WHAT TO PRODUCE -
Counting task for the data below: how many lines hold the word "Posn"? Answer with the number only.

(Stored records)

◆ ◆ ◆ ◆ ◆

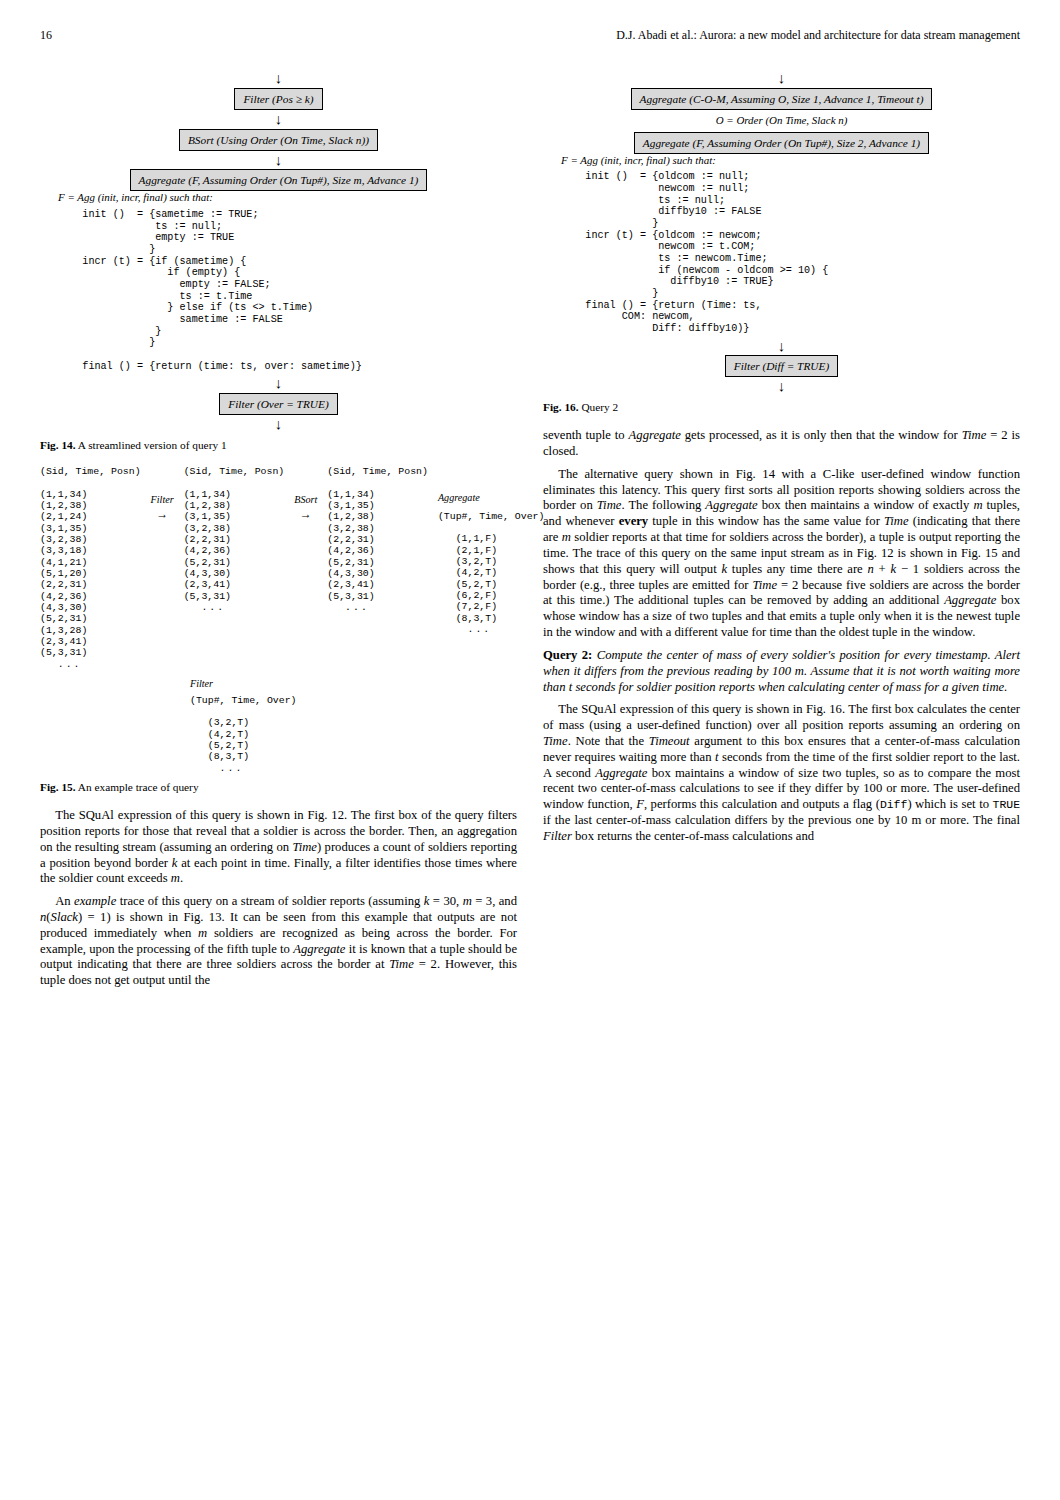16 D.J. Abadi et al.: Aurora: a new model and architecture for data stream management
Filter (Pos ≥ k)
BSort (Using Order (On Time, Slack n))
Aggregate (F, Assuming Order (On Tup#), Size m, Advance 1)
F = Agg (init, incr, final) such that:
init () = {sametime := TRUE; ts := null; empty := TRUE } incr (t) = {if (sametime) { if (empty) { empty := FALSE; ts := t.Time } else if (ts <> t.Time) sametime := FALSE } } final () = {return (time: ts, over: sametime)}
Filter (Over = TRUE)
Fig. 14. A streamlined version of query 1
(Sid, Time, Posn) (1,1,34) (1,2,38) (2,1,24) (3,1,35) (3,2,38) (3,3,18) (4,1,21) (5,1,20) (2,2,31) (4,2,36) (4,3,30) (5,2,31) (1,3,28) (2,3,41) (5,3,31) ...
Filter
→
(Sid, Time, Posn) (1,1,34) (1,2,38) (3,1,35) (3,2,38) (2,2,31) (4,2,36) (5,2,31) (4,3,30) (2,3,41) (5,3,31) ...
BSort
→
(Sid, Time, Posn) (1,1,34) (3,1,35) (1,2,38) (3,2,38) (2,2,31) (4,2,36) (5,2,31) (4,3,30) (2,3,41) (5,3,31) ...
Aggregate
(Tup#, Time, Over) (1,1,F) (2,1,F) (3,2,T) (4,2,T) (5,2,T) (6,2,F) (7,2,F) (8,3,T) ...
Filter
(Tup#, Time, Over) (3,2,T) (4,2,T) (5,2,T) (8,3,T) ...
Fig. 15. An example trace of query
The SQuAl expression of this query is shown in Fig. 12. The first box of the query filters position reports for those that reveal that a soldier is across the border. Then, an aggregation on the resulting stream (assuming an ordering on Time) produces a count of soldiers reporting a position beyond border k at each point in time. Finally, a filter identifies those times where the soldier count exceeds m.
An example trace of this query on a stream of soldier reports (assuming k = 30, m = 3, and n(Slack) = 1) is shown in Fig. 13. It can be seen from this example that outputs are not produced immediately when m soldiers are recognized as being across the border. For example, upon the processing of the fifth tuple to Aggregate it is known that a tuple should be output indicating that there are three soldiers across the border at Time = 2. However, this tuple does not get output until the
Aggregate (C-O-M, Assuming O, Size 1, Advance 1, Timeout t)
O = Order (On Time, Slack n)
Aggregate (F, Assuming Order (On Tup#), Size 2, Advance 1)
F = Agg (init, incr, final) such that:
init () = {oldcom := null; newcom := null; ts := null; diffby10 := FALSE } incr (t) = {oldcom := newcom; newcom := t.COM; ts := newcom.Time; if (newcom - oldcom >= 10) { diffby10 := TRUE} } final () = {return (Time: ts, COM: newcom, Diff: diffby10)}
Filter (Diff = TRUE)
Fig. 16. Query 2
seventh tuple to Aggregate gets processed, as it is only then that the window for Time = 2 is closed.
The alternative query shown in Fig. 14 with a C-like user-defined window function eliminates this latency. This query first sorts all position reports showing soldiers across the border on Time. The following Aggregate box then maintains a window of exactly m tuples, and whenever every tuple in this window has the same value for Time (indicating that there are m soldier reports at that time for soldiers across the border), a tuple is output reporting the time. The trace of this query on the same input stream as in Fig. 12 is shown in Fig. 15 and shows that this query will output k tuples any time there are n + k − 1 soldiers across the border (e.g., three tuples are emitted for Time = 2 because five soldiers are across the border at this time.) The additional tuples can be removed by adding an additional Aggregate box whose window has a size of two tuples and that emits a tuple only when it is the newest tuple in the window and with a different value for time than the oldest tuple in the window.
Query 2: Compute the center of mass of every soldier's position for every timestamp. Alert when it differs from the previous reading by 100 m. Assume that it is not worth waiting more than t seconds for soldier position reports when calculating center of mass for a given time.
The SQuAl expression of this query is shown in Fig. 16. The first box calculates the center of mass (using a user-defined function) over all position reports assuming an ordering on Time. Note that the Timeout argument to this box ensures that a center-of-mass calculation never requires waiting more than t seconds from the time of the first soldier report to the last. A second Aggregate box maintains a window of size two tuples, so as to compare the most recent two center-of-mass calculations to see if they differ by 100 or more. The user-defined window function, F, performs this calculation and outputs a flag (Diff) which is set to TRUE if the last center-of-mass calculation differs by the previous one by 10 m or more. The final Filter box returns the center-of-mass calculations and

◆ ◆ ◆ ◆ ◆

RESPONSE -
3